A atualidade de Herzog na luta pelo jornalismo e a democracia

Foto: Fundação Herzog

Foi impressionante. Sábado de sol, em plena de primavera, e lá estavam aquelas pessoas, umas 60 ou pouco mais, confinadas no sétimo andar de um edifício no centro de Porto Alegre para falar de um fato hediondo, ocorrido a meio século.

Foram trocar informações e refletir sobre o assassinato de Wladimir Herzog, seu significado na história, sua atualidade na luta pela democracia.

Um jornalista reconhecido, admirado pelos colegas, um homem cordial, pai de família. Foi de livre vontade prestar depoimento num inquérito que apurava a influência de comunistas na imprensa.

Foi torturado até a morte. Uma foto escabrosa tentou mostrar que ele havia se suicidado. Provou o contrário.

“O assassinato do Vlado em dependências militares marcou o início do fim da ditadura militar de 1964”, disse Rafael Guimarães.

“Herzog foi indiciado num inquérito contra os comunistas, mas ele foi morto por ser jornalista”, afirmou Elmar Bones.

Os dois jornalistas, também presos durante a ditadura, fizeram a “exposição de motivos” para o debate, mediado pela repórter Márcia Turcato.

Bones lembrou que o assassinato de Herzog aconteceu num momento crucial das relações da ditadura militar com a imprensa. “O núcleo duro da ditadura naquele momento tinha dois alvos: os comunistas e os jornalistas, que muitas vezes se confundiam, como no caso de Vlado, que era filiado ao PCB, embora não fosse um militante ativo”.

Como Diretor de Jornalismo na TV Cultura de São Paulo,  inteiramente absorvido por projeto de jornalismo profissional é que ele se tornou alvo.  Para um regime que pretendia controlar o noticiário, o bom jornalismo que sua equipe praticava  era muito incômodo.

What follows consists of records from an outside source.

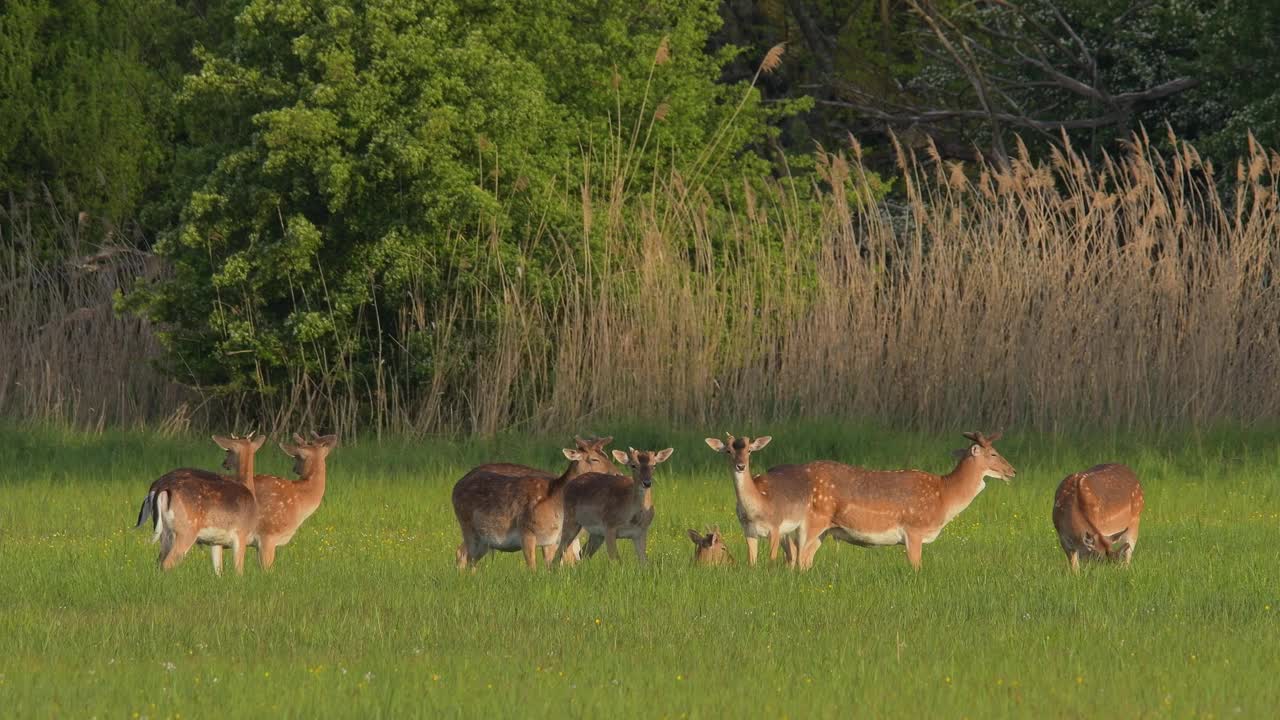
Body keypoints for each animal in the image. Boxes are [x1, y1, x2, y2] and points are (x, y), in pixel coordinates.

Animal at [133, 430, 264, 571]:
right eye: (228, 450)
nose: (224, 463)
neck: (250, 492)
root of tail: (159, 488)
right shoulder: (241, 534)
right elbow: (238, 571)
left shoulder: (216, 542)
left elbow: (218, 570)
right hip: (185, 530)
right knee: (167, 563)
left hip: (166, 532)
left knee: (158, 562)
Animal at [453, 435, 622, 568]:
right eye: (594, 459)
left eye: (607, 456)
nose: (618, 474)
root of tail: (455, 487)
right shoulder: (526, 531)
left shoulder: (553, 540)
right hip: (467, 525)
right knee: (464, 554)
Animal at [701, 430, 808, 566]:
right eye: (728, 451)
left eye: (749, 450)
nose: (741, 466)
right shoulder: (748, 530)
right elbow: (751, 561)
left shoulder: (775, 526)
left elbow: (771, 559)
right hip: (787, 531)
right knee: (793, 551)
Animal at [793, 427, 1013, 568]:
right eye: (993, 454)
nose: (1012, 470)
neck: (945, 496)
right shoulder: (914, 528)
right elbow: (916, 567)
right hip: (814, 520)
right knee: (799, 557)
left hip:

“Havia um racha no poder militar que governava o país. Ernesto Geisel, o general presidente, queria uma retirada dos militares, “lenta, gradual e segura”. Seus adversários internos estavam atras de inimigos para provar que era um erro “abrir o regime”.

A imprensa era o fator decisivo nesse embate. Os grandes grupos de comunicação haviam apoiado o golpe, mas não estavam dispostos a bancar a perpetuação dos generais no poder, ainda mais com a censura que vigorava.

Foi nesse contexto que se desencadearam as perseguições a jornalistas. Vlado foi o caso mais simbólico, mas não o único.

Passados 50 anos, os militares estão fora do poder, mas a democracia brasileira continua à espera de um jornalismo como o que pretendeu Herzog: voltado para as demandas da população, por informações confiáveis que lhe facultem o exercício da cidadania em todos os níveis.

As demandas são imensas e crescentes, a oferta minguada e, com escassas exceções, de baixa qualidade. “Lutar para mudar esse quadro é o desafio dos jornalistas que pretendam honrar a memória de Wladimir Herzog”, concluiu Bones.